[Part of a data file]
** Begin **
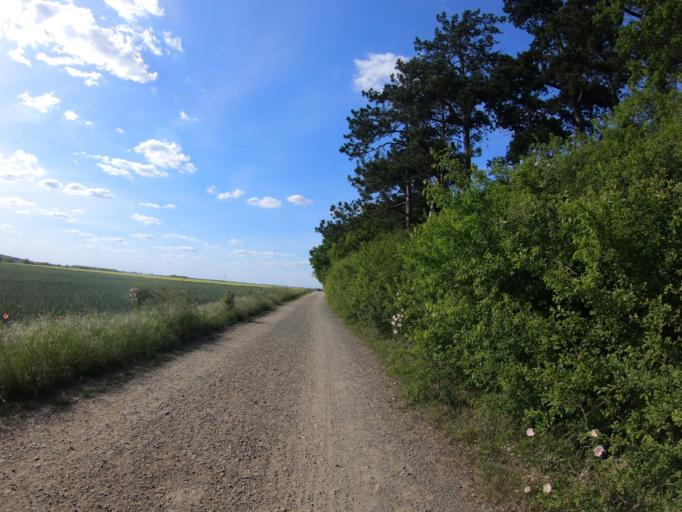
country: DE
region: Lower Saxony
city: Leiferde
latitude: 52.1900
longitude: 10.5274
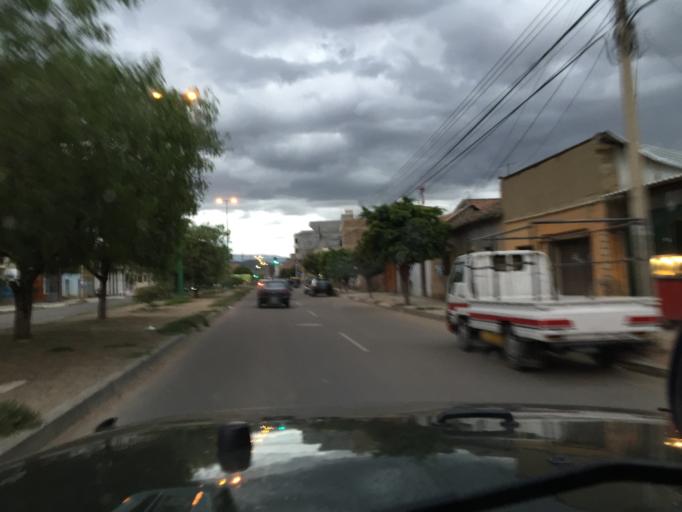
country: BO
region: Cochabamba
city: Cochabamba
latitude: -17.3969
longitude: -66.1932
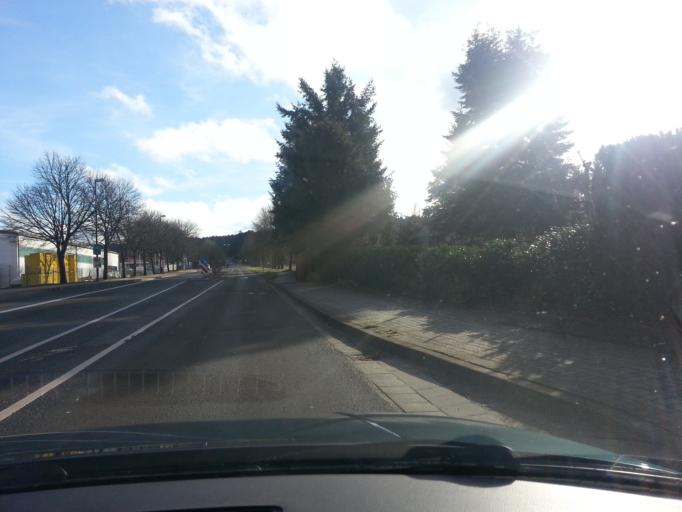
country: DE
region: Rheinland-Pfalz
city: Rodenbach
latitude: 49.4722
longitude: 7.6649
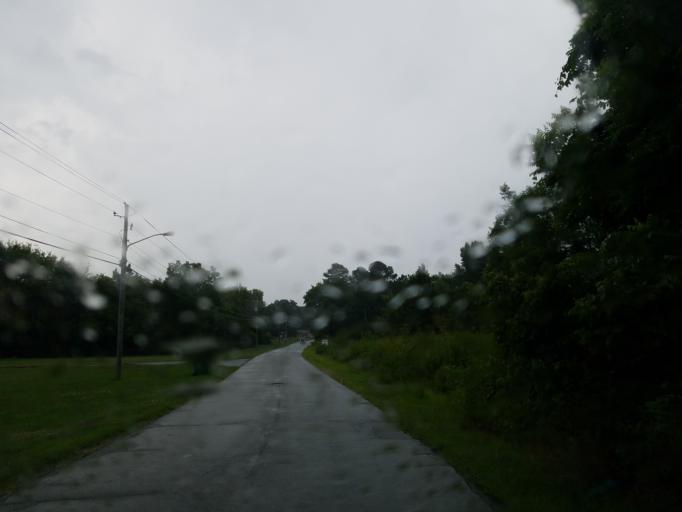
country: US
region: Georgia
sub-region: Bartow County
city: Rydal
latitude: 34.2795
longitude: -84.7525
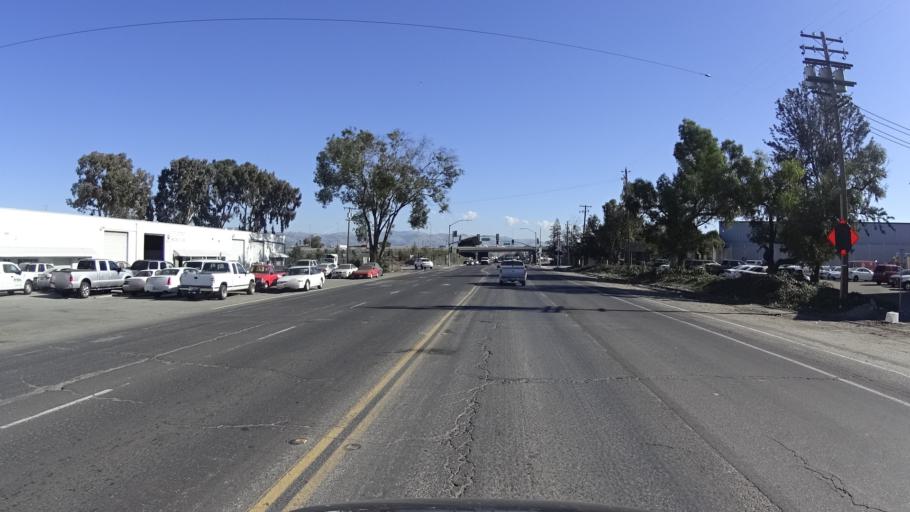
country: US
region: California
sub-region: Santa Clara County
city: San Jose
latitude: 37.3680
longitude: -121.9041
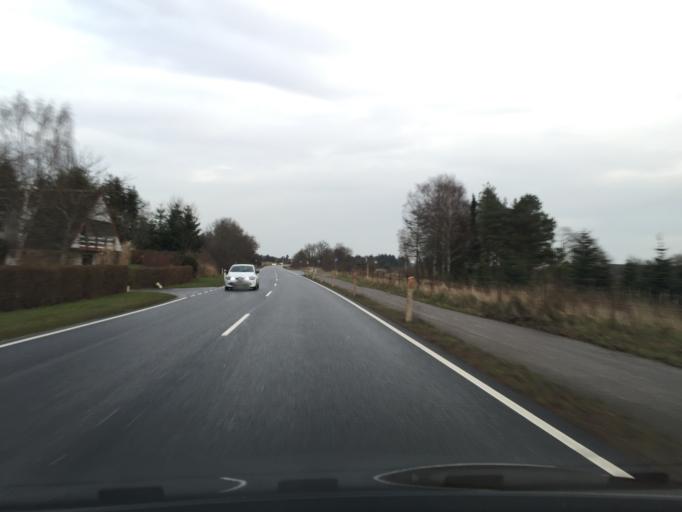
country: DK
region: Central Jutland
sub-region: Viborg Kommune
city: Bjerringbro
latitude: 56.3657
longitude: 9.6106
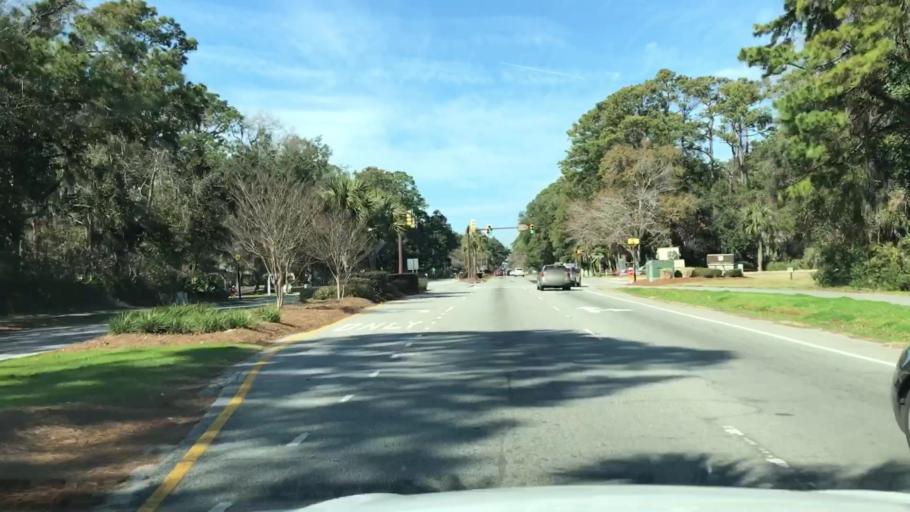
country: US
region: South Carolina
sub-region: Beaufort County
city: Hilton Head Island
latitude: 32.1473
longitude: -80.7557
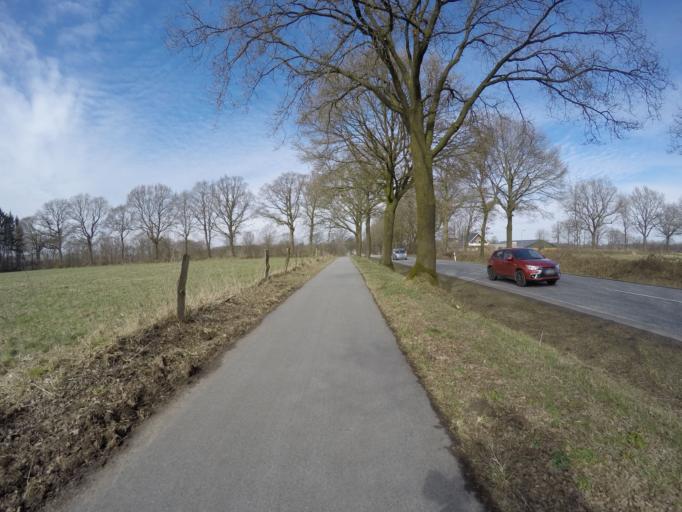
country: DE
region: Schleswig-Holstein
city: Langeln
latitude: 53.7996
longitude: 9.8776
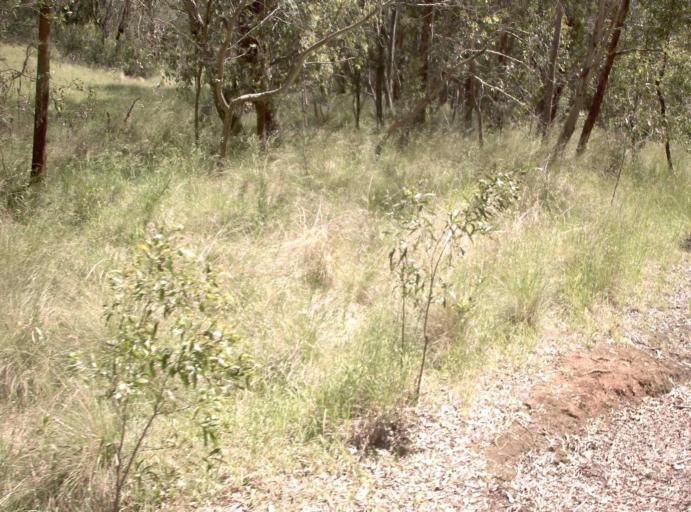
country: AU
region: Victoria
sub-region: East Gippsland
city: Lakes Entrance
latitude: -37.2384
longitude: 148.2585
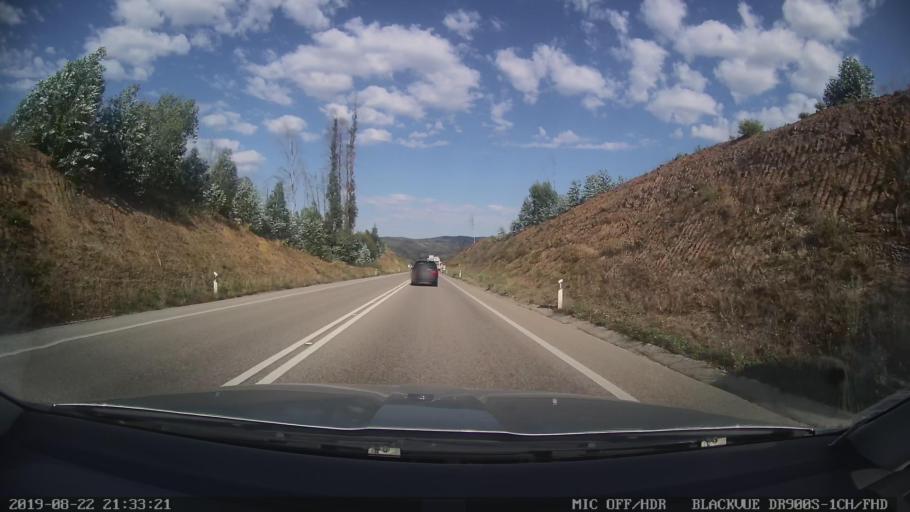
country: PT
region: Leiria
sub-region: Pedrogao Grande
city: Pedrogao Grande
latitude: 39.9265
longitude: -8.1763
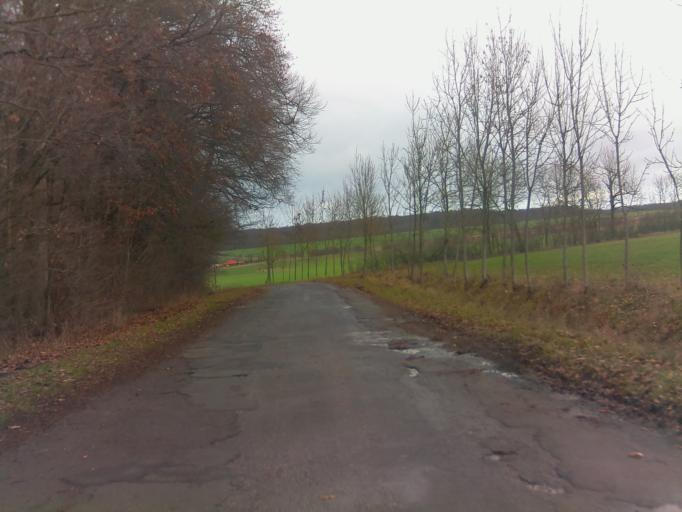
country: DE
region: Thuringia
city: Nauendorf
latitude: 50.9071
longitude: 11.1917
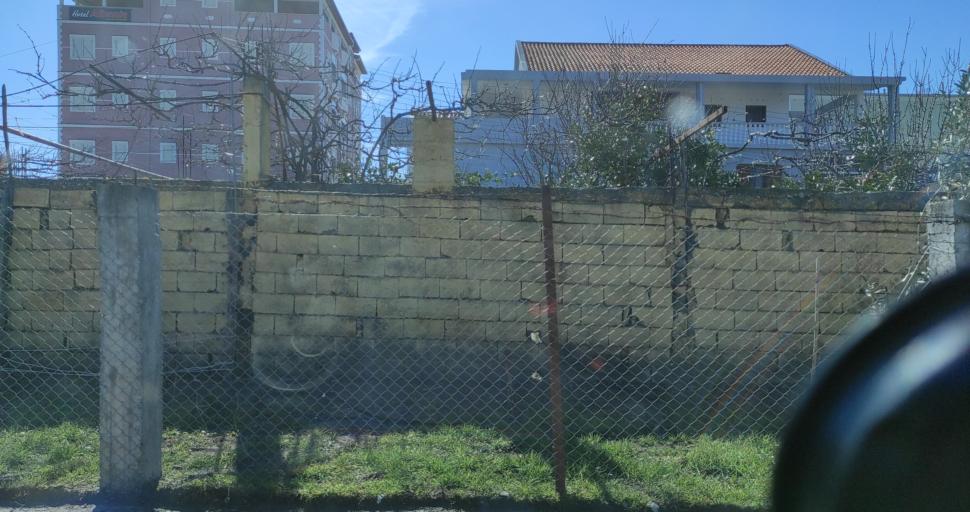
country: AL
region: Shkoder
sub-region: Rrethi i Shkodres
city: Velipoje
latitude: 41.8662
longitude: 19.4267
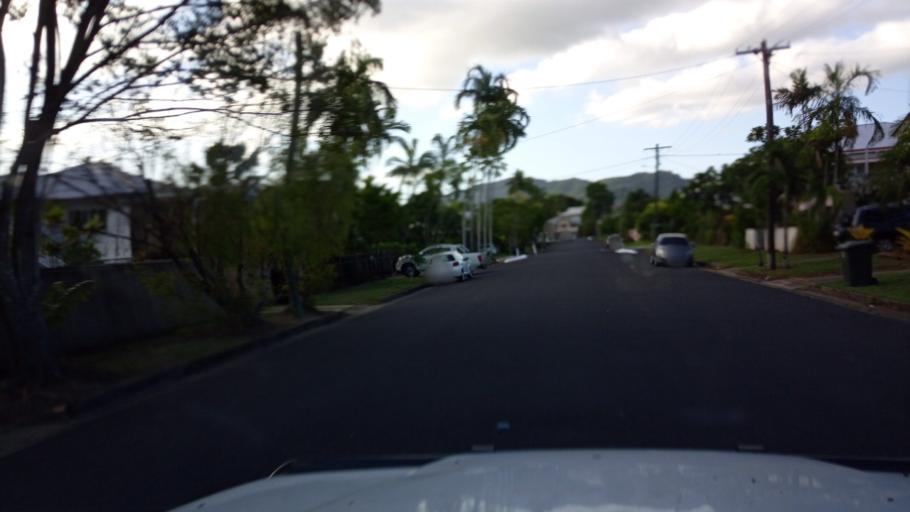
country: AU
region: Queensland
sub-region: Cairns
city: Cairns
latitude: -16.9172
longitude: 145.7594
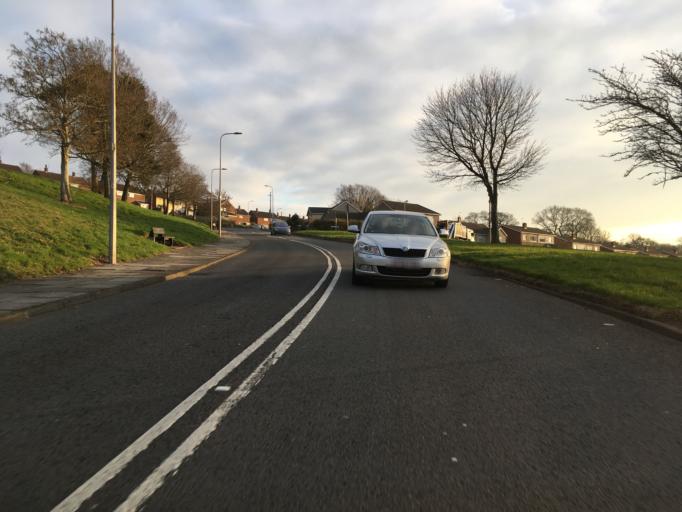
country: GB
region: Wales
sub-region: Cardiff
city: Cardiff
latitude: 51.5177
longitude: -3.1324
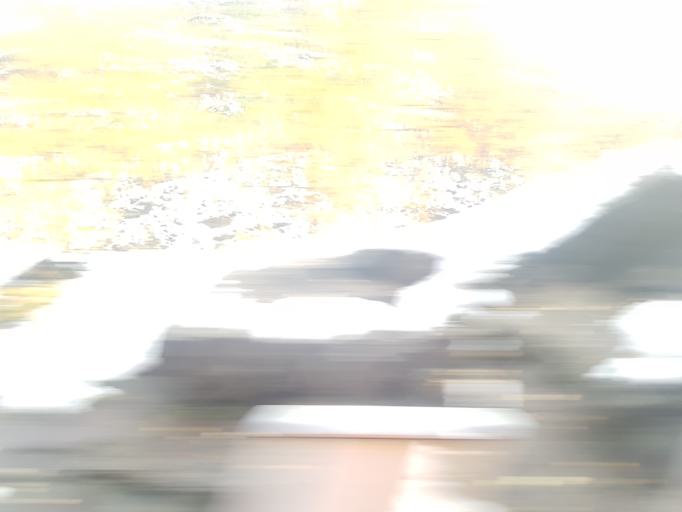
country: NO
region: Sor-Trondelag
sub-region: Oppdal
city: Oppdal
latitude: 62.3908
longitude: 9.6369
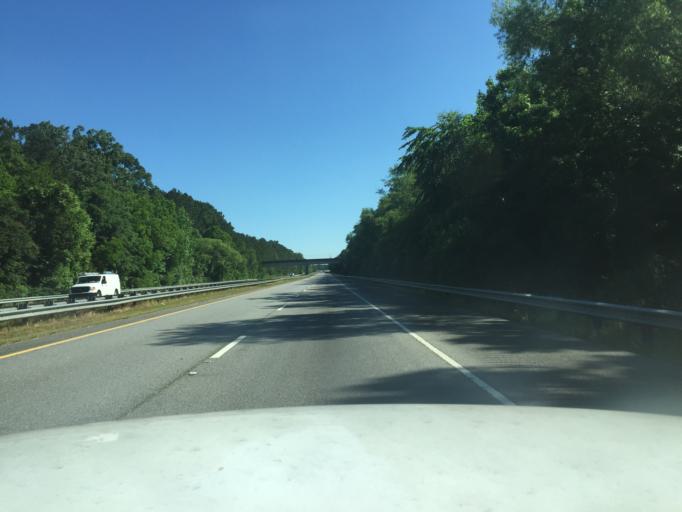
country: US
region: Georgia
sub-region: Chatham County
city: Georgetown
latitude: 32.0256
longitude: -81.1704
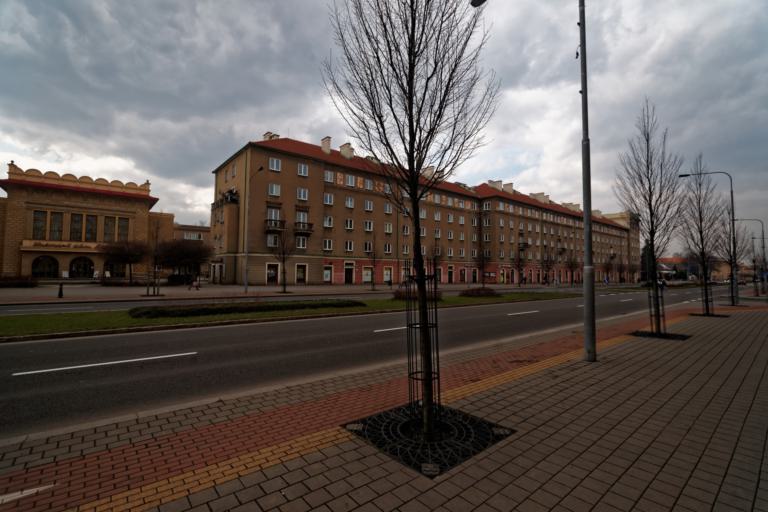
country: CZ
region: Moravskoslezsky
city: Havirov
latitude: 49.7826
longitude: 18.4266
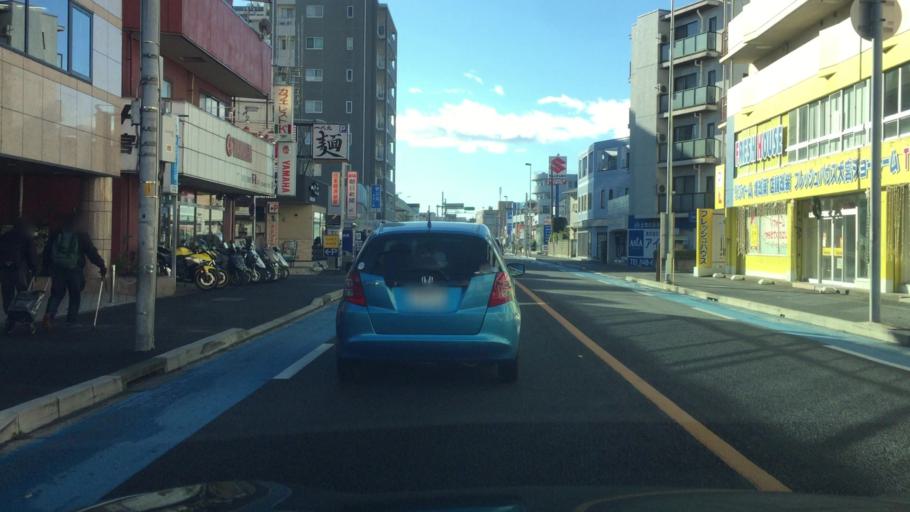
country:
** End **
INSTRUCTION – Please lay out all of the data above as a Markdown table with the columns "Row" and "Line," giving each line its own numbered row. Skip blank lines and leave out the pictures.

SOLUTION –
| Row | Line |
|---|---|
| 1 | country: DE |
| 2 | region: Lower Saxony |
| 3 | city: Leiferde |
| 4 | latitude: 52.1900 |
| 5 | longitude: 10.5274 |
| 6 | country: BO |
| 7 | region: Cochabamba |
| 8 | city: Cochabamba |
| 9 | latitude: -17.3969 |
| 10 | longitude: -66.1932 |
| 11 | country: DE |
| 12 | region: Rheinland-Pfalz |
| 13 | city: Rodenbach |
| 14 | latitude: 49.4722 |
| 15 | longitude: 7.6649 |
| 16 | country: US |
| 17 | region: Georgia |
| 18 | sub-region: Bartow County |
| 19 | city: Rydal |
| 20 | latitude: 34.2795 |
| 21 | longitude: -84.7525 |
| 22 | country: US |
| 23 | region: California |
| 24 | sub-region: Santa Clara County |
| 25 | city: San Jose |
| 26 | latitude: 37.3680 |
| 27 | longitude: -121.9041 |
| 28 | country: DK |
| 29 | region: Central Jutland |
| 30 | sub-region: Viborg Kommune |
| 31 | city: Bjerringbro |
| 32 | latitude: 56.3657 |
| 33 | longitude: 9.6106 |
| 34 | country: US |
| 35 | region: South Carolina |
| 36 | sub-region: Beaufort County |
| 37 | city: Hilton Head Island |
| 38 | latitude: 32.1473 |
| 39 | longitude: -80.7557 |
| 40 | country: DE |
| 41 | region: Schleswig-Holstein |
| 42 | city: Langeln |
| 43 | latitude: 53.7996 |
| 44 | longitude: 9.8776 |
| 45 | country: AU |
| 46 | region: Victoria |
| 47 | sub-region: East Gippsland |
| 48 | city: Lakes Entrance |
| 49 | latitude: -37.2384 |
| 50 | longitude: 148.2585 |
| 51 | country: PT |
| 52 | region: Leiria |
| 53 | sub-region: Pedrogao Grande |
| 54 | city: Pedrogao Grande |
| 55 | latitude: 39.9265 |
| 56 | longitude: -8.1763 |
| 57 | country: DE |
| 58 | region: Thuringia |
| 59 | city: Nauendorf |
| 60 | latitude: 50.9071 |
| 61 | longitude: 11.1917 |
| 62 | country: AL |
| 63 | region: Shkoder |
| 64 | sub-region: Rrethi i Shkodres |
| 65 | city: Velipoje |
| 66 | latitude: 41.8662 |
| 67 | longitude: 19.4267 |
| 68 | country: AU |
| 69 | region: Queensland |
| 70 | sub-region: Cairns |
| 71 | city: Cairns |
| 72 | latitude: -16.9172 |
| 73 | longitude: 145.7594 |
| 74 | country: GB |
| 75 | region: Wales |
| 76 | sub-region: Cardiff |
| 77 | city: Cardiff |
| 78 | latitude: 51.5177 |
| 79 | longitude: -3.1324 |
| 80 | country: NO |
| 81 | region: Sor-Trondelag |
| 82 | sub-region: Oppdal |
| 83 | city: Oppdal |
| 84 | latitude: 62.3908 |
| 85 | longitude: 9.6369 |
| 86 | country: US |
| 87 | region: Georgia |
| 88 | sub-region: Chatham County |
| 89 | city: Georgetown |
| 90 | latitude: 32.0256 |
| 91 | longitude: -81.1704 |
| 92 | country: CZ |
| 93 | region: Moravskoslezsky |
| 94 | city: Havirov |
| 95 | latitude: 49.7826 |
| 96 | longitude: 18.4266 |
| 97 | country: |